Grills with iron in uve or round? "It is the issue that provokes the most debate. In a restaurant, roasting times should never be delayed. One of the reasons why I prefer irons in uve is because they collect the fats that the meats give off. The same ones that when precipitating generate undesirable combustions that hinder the point of the roasts. As if that were not enough, the larger surface area of the irons in uve transmits heat better to each piece. I shy away from flames and fumes, two distorting factors. What is the use of offering meats with dairy notes of grass and corn if fire and smoke cover their nuances?"

Grilled picaña cut, in an image provided by Piantao.Peter Marconi

What breeds do you roast in Piantao? "As a priority, two-year-old steers, Aberdeen Angus breeds and their crosses. And as a second line steers of breed herefor. In Argentina, where we are fortunate to have green pastures all year round, we raise abundant cattle in freedom. We are a meat-producing country, unlike Europe, which raises dairy cattle that are slaughtered at the end of their cycle after seven years or more. Meats that admit prolonged maturation. There we slaughter two-year-old male steers, while females are reserved for milk and breeding. We obtain meats less infiltrated, but of great finesse, healthy, that are digested well and we undergo short maturations, although for the Spanish taste they may lack some flavor. Through the mediation of the firm Pampeana we receive by air the refrigerated pieces, animals raised in the open field in the humid Argentine Pampas without protein supplements. Cuts with 15 days that we keep in chambers between 0ºC and 1ºC. As important or more than knowing the breeds, is to follow the trail to their diet. "

After this fleeting incise, our conversation returned to the labyrinth of cuts where we had begun. Taking into account that in Argentina the pieces of sirloin are called loin, I had to clarify three additional pieces.

Cut of entrails, in an image provided by Piantao.Peter Marconi

What is the gut? "An elongated muscle that sits inside the diaphragm, two pieces for each animal. Juicy, elegant, intense flavor cut, my favorite even before the eye of steak and the steak of chorizo".

And the famous strip of roast or flagerita? "This is our only indigenous cut, something you won't find in any other country.
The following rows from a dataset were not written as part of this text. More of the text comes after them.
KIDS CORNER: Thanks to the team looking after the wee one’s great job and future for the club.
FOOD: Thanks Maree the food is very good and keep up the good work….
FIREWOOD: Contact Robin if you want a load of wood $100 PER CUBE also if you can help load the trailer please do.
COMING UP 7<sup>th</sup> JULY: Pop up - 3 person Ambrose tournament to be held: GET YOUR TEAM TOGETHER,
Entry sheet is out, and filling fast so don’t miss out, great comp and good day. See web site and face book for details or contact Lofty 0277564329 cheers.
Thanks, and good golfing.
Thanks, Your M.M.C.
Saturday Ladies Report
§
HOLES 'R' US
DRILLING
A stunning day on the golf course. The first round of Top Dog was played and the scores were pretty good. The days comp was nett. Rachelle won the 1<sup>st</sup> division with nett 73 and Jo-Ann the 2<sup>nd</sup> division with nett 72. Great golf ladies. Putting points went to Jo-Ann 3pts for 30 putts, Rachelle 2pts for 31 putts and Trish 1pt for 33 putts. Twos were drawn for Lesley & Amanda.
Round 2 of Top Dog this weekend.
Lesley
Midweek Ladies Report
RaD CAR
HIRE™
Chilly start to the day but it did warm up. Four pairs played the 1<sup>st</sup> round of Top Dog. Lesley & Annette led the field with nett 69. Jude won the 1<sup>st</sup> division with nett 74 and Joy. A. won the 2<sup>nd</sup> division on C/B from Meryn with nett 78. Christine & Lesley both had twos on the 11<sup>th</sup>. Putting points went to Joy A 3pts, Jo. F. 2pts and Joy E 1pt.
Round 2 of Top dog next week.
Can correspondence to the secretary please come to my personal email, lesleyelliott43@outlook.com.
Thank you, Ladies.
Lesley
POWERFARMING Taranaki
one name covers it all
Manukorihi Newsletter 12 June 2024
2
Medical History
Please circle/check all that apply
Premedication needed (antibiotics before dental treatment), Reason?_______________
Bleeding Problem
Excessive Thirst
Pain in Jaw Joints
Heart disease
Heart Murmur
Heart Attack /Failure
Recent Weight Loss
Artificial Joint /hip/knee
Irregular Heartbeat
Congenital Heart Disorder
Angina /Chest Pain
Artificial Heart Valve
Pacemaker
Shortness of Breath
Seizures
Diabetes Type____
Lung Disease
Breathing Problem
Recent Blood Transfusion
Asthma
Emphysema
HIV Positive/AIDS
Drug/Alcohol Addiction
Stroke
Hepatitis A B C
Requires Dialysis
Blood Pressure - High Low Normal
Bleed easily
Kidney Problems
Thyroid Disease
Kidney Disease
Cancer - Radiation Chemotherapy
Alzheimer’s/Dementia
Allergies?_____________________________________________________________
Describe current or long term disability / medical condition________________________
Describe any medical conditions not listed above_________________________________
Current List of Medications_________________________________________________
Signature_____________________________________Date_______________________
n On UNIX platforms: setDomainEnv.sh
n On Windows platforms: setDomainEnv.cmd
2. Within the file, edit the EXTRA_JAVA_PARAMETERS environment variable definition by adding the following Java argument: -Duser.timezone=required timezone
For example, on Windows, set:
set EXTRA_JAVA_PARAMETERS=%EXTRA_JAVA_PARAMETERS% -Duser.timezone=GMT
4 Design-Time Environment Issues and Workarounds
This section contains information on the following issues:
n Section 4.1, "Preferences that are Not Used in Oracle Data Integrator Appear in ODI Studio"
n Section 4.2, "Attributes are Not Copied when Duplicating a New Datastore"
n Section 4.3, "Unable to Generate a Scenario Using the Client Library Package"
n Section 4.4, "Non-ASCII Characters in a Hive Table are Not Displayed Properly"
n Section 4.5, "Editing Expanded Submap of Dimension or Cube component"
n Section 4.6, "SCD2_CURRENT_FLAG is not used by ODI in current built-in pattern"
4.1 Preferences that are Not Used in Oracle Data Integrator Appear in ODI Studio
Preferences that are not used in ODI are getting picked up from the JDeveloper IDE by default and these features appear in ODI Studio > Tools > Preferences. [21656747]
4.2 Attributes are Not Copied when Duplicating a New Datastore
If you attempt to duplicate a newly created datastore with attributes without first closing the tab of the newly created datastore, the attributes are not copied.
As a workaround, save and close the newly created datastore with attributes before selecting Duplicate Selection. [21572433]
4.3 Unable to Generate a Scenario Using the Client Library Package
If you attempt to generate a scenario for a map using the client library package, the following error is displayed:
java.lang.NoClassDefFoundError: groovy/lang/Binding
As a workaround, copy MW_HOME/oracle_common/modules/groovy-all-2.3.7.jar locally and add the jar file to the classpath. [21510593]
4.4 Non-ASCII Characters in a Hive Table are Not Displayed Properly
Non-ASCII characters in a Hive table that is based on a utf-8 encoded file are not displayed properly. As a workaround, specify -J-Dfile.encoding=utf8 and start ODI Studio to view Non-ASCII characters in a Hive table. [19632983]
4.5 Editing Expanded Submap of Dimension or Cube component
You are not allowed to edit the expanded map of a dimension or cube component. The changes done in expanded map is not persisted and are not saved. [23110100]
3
When the English set up refrigerators in the Río de la Plata, they took the noble parts of the animals. They rejected the ribs that the workers cut into thin strips with the meat adhered to the bones for their own consumption. The strip roasts or flags are our flagship cut, an icon, the most popular. In essence, the same skirt cut transversely that some call churrasco de falda".

Do you use the quadril cover? "Of course. Here it is known as picaña, tapilla, or hip corner. A muscle close to the tail that we cut into fillets of 400 grams vertically, quite the opposite, to conventional cuts. Pieces of pleasant texture and a lot of flavor".

Vacuum crescent, in an image provided by Piantao.Peter Marconi

In September 2019, Javier Brichetto opened Piantao Legazpi in an enclave far from the gastronomic circuits of Madrid with the only emotional plus of its proximity to the old Slaughterhouse. A neighborhood with history and distant links with the world of meat that soon became a destination for many fans. Three years later, in May 2022, it opened its second location faithful to the same spirit as the first in the Chamberí neighborhood, a contemporary steakhouse that enjoys similar success.

When I asked him about the meaning of Piantao, he did not hesitate to answer: "It defines Argentine madness from a romantic perspective. Word that comes from lunfardo, Italian-Spanish slang of our colloquial speech. Do not forget that for a master griller the great challenge is not only to control the techniques with precision, but to master the madness of fire and embers, soul of all roasts.